Flare in Camera Lens

Flare in Camera Lens

  • Internal reflection of light, called flare, within a complex lens produces stray light rays that tend to "fog" the camera sensor or whole film frame with a slight overall exposure. With black-and-white films, the most obvious effect in printing is an overall lower picture contrast; color films may also display a bluish color cast, because the short, blue wavelengths are most easily scattered. The tendency toward flare is reduced in lens manufacture by coating the glass-to-air surfaces with antireflective materials. Residual effects of simple lens flare are reduced in photography by closing down the lens aperture, since the effect is at its worst at a wide open aperture.

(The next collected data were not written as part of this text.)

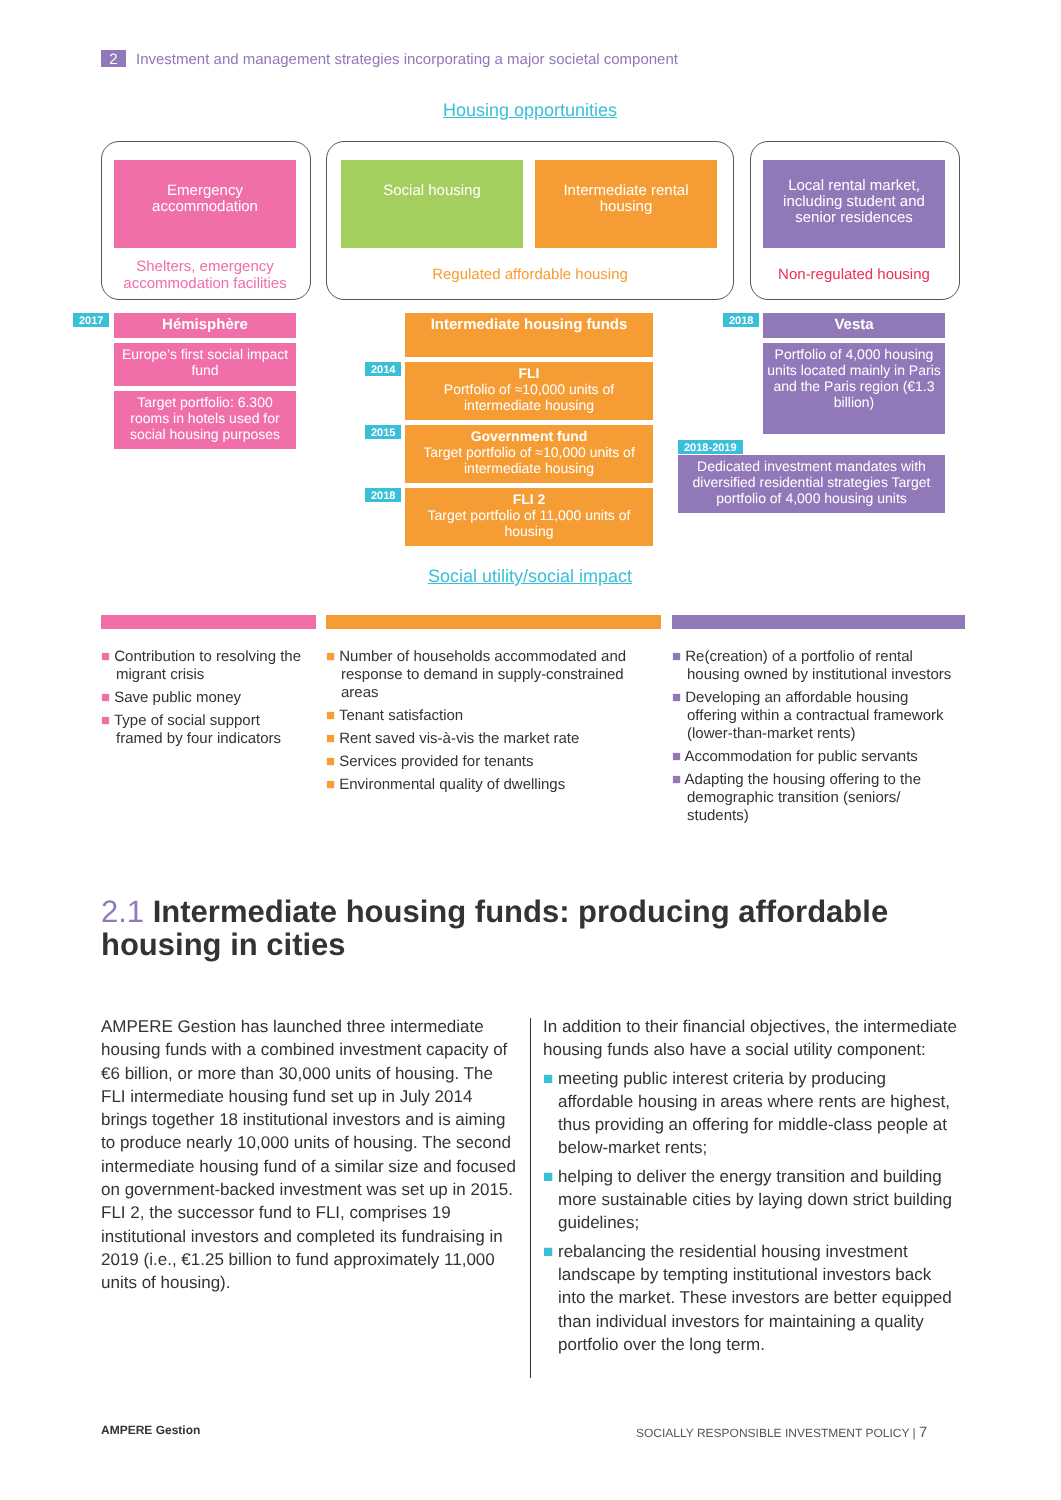2 Investment and management strategies incorporating a major societal component
Housing opportunities
Emergency accommodation
Social housing
Intermediate rental housing
Local rental market, including student and senior residences
Shelters, emergency accommodation facilities
Regulated affordable housing Non-regulated housing
2017 Hémisphère
Europe’s first social impact fund
Target portfolio: 6.300 rooms in hotels used for social housing purposes
Intermediate housing funds
2014
FLI
Portfolio of ≈10,000 units of intermediate housing
2015
Government fund
Target portfolio of ≈10,000 units of intermediate housing
2018
FLI 2
Target portfolio of 11,000 units of housing
2018 Vesta
Portfolio of 4,000 housing units located mainly in Paris and the Paris region (€1.3 billion)
2018-2019
Dedicated investment mandates with diversified residential strategies Target portfolio of 4,000 housing units
Social utility/social impact
■ Contribution to resolving the migrant crisis
■ Save public money
■ Type of social support framed by four indicators
■ Number of households accommodated and response to demand in supply-constrained areas
■ Tenant satisfaction
■ Rent saved vis-à-vis the market rate
■ Services provided for tenants
■ Environmental quality of dwellings
■ Re(creation) of a portfolio of rental housing owned by institutional investors
■ Developing an affordable housing offering within a contractual framework (lower-than-market rents)
■ Accommodation for public servants
■ Adapting the housing offering to the demographic transition (seniors/ students)
2.1 Intermediate housing funds: producing affordable housing in cities
AMPERE Gestion has launched three intermediate housing funds with a combined investment capacity of €6 billion, or more than 30,000 units of housing. The FLI intermediate housing fund set up in July 2014 brings together 18 institutional investors and is aiming to produce nearly 10,000 units of housing. The second intermediate housing fund of a similar size and focused on government-backed investment was set up in 2015. FLI 2, the successor fund to FLI, comprises 19 institutional investors and completed its fundraising in 2019 (i.e., €1.25 billion to fund approximately 11,000 units of housing).
In addition to their financial objectives, the intermediate housing funds also have a social utility component:
■ meeting public interest criteria by producing affordable housing in areas where rents are highest, thus providing an offering for middle-class people at below-market rents;
■ helping to deliver the energy transition and building more sustainable cities by laying down strict building guidelines;
■ rebalancing the residential housing investment landscape by tempting institutional investors back into the market. These investors are better equipped than individual investors for maintaining a quality portfolio over the long term.
AMPERE Gestion
SOCIALLY RESPONSIBLE INVESTMENT POLICY | 7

  • Zoom lenses are particularly likely to display flare effects, because of their relatively large number of glass-to-air surfaces, and because to vary the focal length certain lens groups must move with respect to one another and cannot be kept in an optimum relationship. However, closing the aperture a stop or two takes care of the matter in the better designs.

  • Common with zoom lenses are excessive flare effects that produce multiple images of a light source when the lens is aimed toward or close to the light. (Such effects are often deliberately used in the more dramatic television programs.) If they are not wanted for their pictorial effects, they can be avoided by using care in backlighted photography. A lens shade will also help, especially one that can be adjusted to follow closely the image edges and thereby exclude from the lens any light not actually making up part of the image.